Segment Start: Task inputs

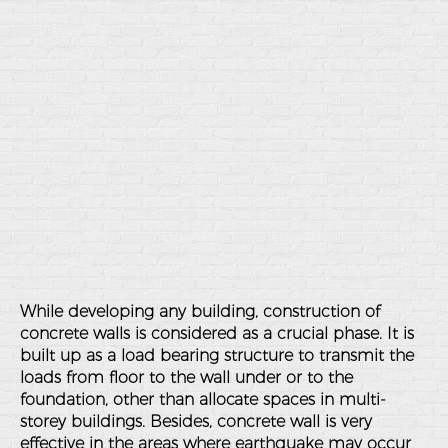
While developing any building, construction of
concrete walls is considered as a crucial phase. It is
built up as a load bearing structure to transmit the
loads from floor to the wall under or to the
foundation, other than allocate spaces in multi-
storey buildings. Besides, concrete wall is very
effective in the areas where earthquake may occur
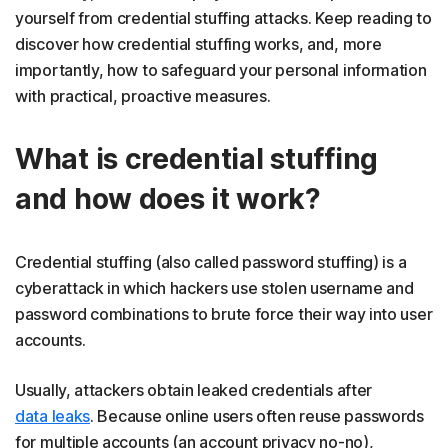
yourself from credential stuffing attacks. Keep reading to
discover how credential stuffing works, and, more
importantly, how to safeguard your personal information
with practical, proactive measures.
What is credential stuffing
and how does it work?
Credential stuffing (also called password stuffing) is a
cyberattack in which hackers use stolen username and
password combinations to brute force their way into user
accounts.
Usually, attackers obtain leaked credentials after
data leaks
. Because online users often reuse passwords
for multiple accounts (an account privacy no-no),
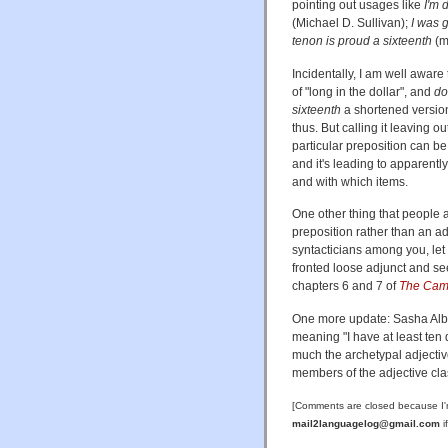
pointing out usages like
I'm 
(Michael D. Sullivan);
I was 
tenon is proud a sixteenth
(m
Incidentally, I am well aware
of "long in the dollar", and
do
sixteenth
a shortened versio
thus. But calling it leaving 
particular preposition can be 
and it's leading to apparently
and with which items.
One other thing that people a
preposition rather than an ad
syntacticians among you, let me
fronted loose adjunct and se
chapters 6 and 7 of
The Camb
One more update: Sasha Albe
meaning "I have at least ten
much the archetypal adjectiv
members of the adjective clas
[Comments are closed because I'
mail2languagelog@gmail.com
i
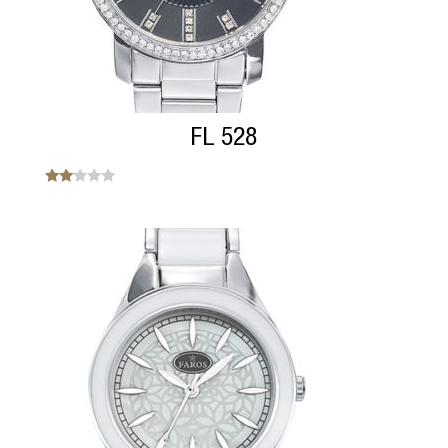
FL 528
Note
2.00
sur
5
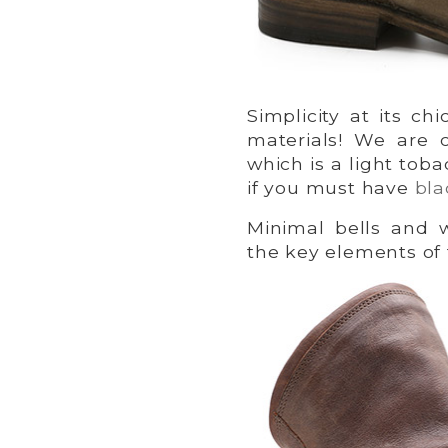
Simplicity at its ch
materials! We are 
which is a light tob
if you must have
bla
Minimal bells and 
the key elements of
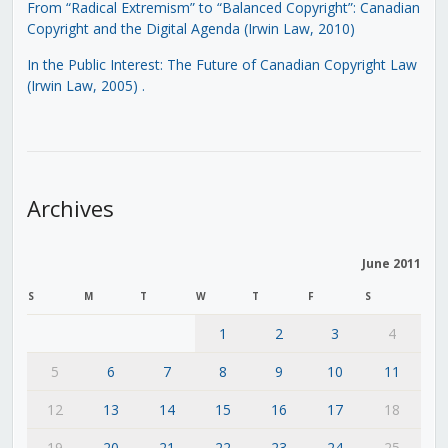
From “Radical Extremism” to “Balanced Copyright”: Canadian
Copyright and the Digital Agenda (Irwin Law, 2010)
In the Public Interest: The Future of Canadian Copyright Law
(Irwin Law, 2005)
.
Archives
June 2011
S
M
T
W
T
F
S
1
2
3
4
5
6
7
8
9
10
11
12
13
14
15
16
17
18
19
20
21
22
23
24
25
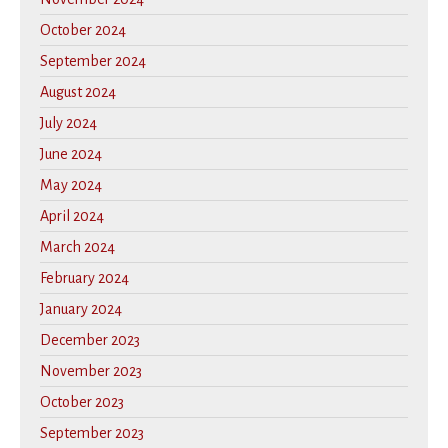
October 2024
September 2024
August 2024
July 2024
June 2024
May 2024
April 2024
March 2024
February 2024
January 2024
December 2023
November 2023
October 2023
September 2023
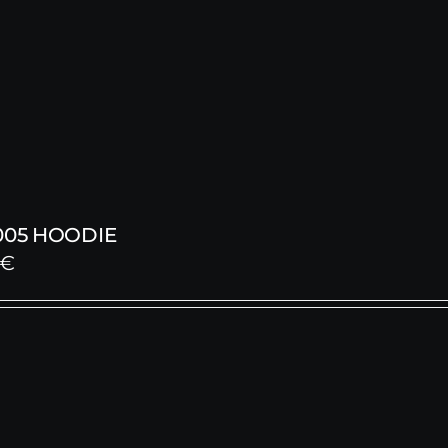
005 HOODIE
€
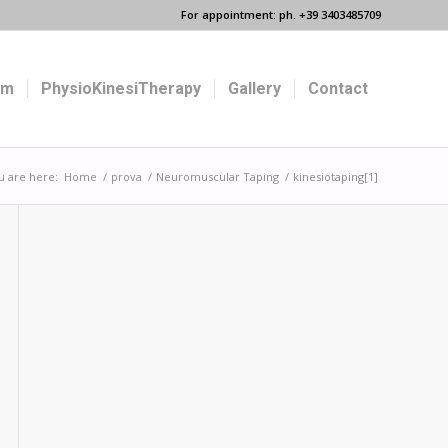
For appointment: ph. +39 3403485709
um
PhysioKinesiTherapy
Gallery
Contact
u are here:
Home
/
prova
/
Neuromuscular Taping
/
kinesiotaping[1]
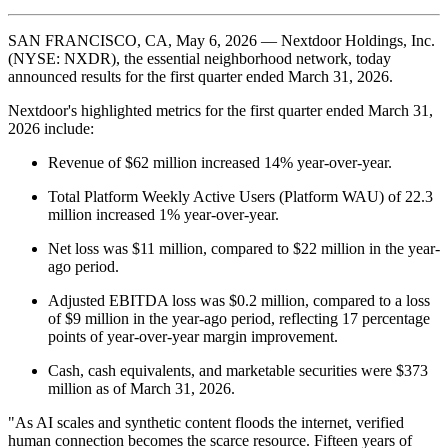
SAN FRANCISCO, CA, May 6, 2026 — Nextdoor Holdings, Inc.
(NYSE: NXDR), the essential neighborhood network, today
announced results for the first quarter ended March 31, 2026.
Nextdoor's highlighted metrics for the first quarter ended March 31,
2026 include:
Revenue of $62 million increased 14% year-over-year.
Total Platform Weekly Active Users (Platform WAU) of 22.3
million increased 1% year-over-year.
Net loss was $11 million, compared to $22 million in the year-
ago period.
Adjusted EBITDA loss was $0.2 million, compared to a loss
of $9 million in the year-ago period, reflecting 17 percentage
points of year-over-year margin improvement.
Cash, cash equivalents, and marketable securities were $373
million as of March 31, 2026.
"As AI scales and synthetic content floods the internet, verified
human connection becomes the scarce resource. Fifteen years of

Segment End: Task inputs

Your task:
Return every line from the entries that holds the string "stuffing".

Solution to this task:
yourself from credential stuffing attacks. Keep reading to
discover how credential stuffing works, and, more
What is credential stuffing
Credential stuffing (also called password stuffing) is a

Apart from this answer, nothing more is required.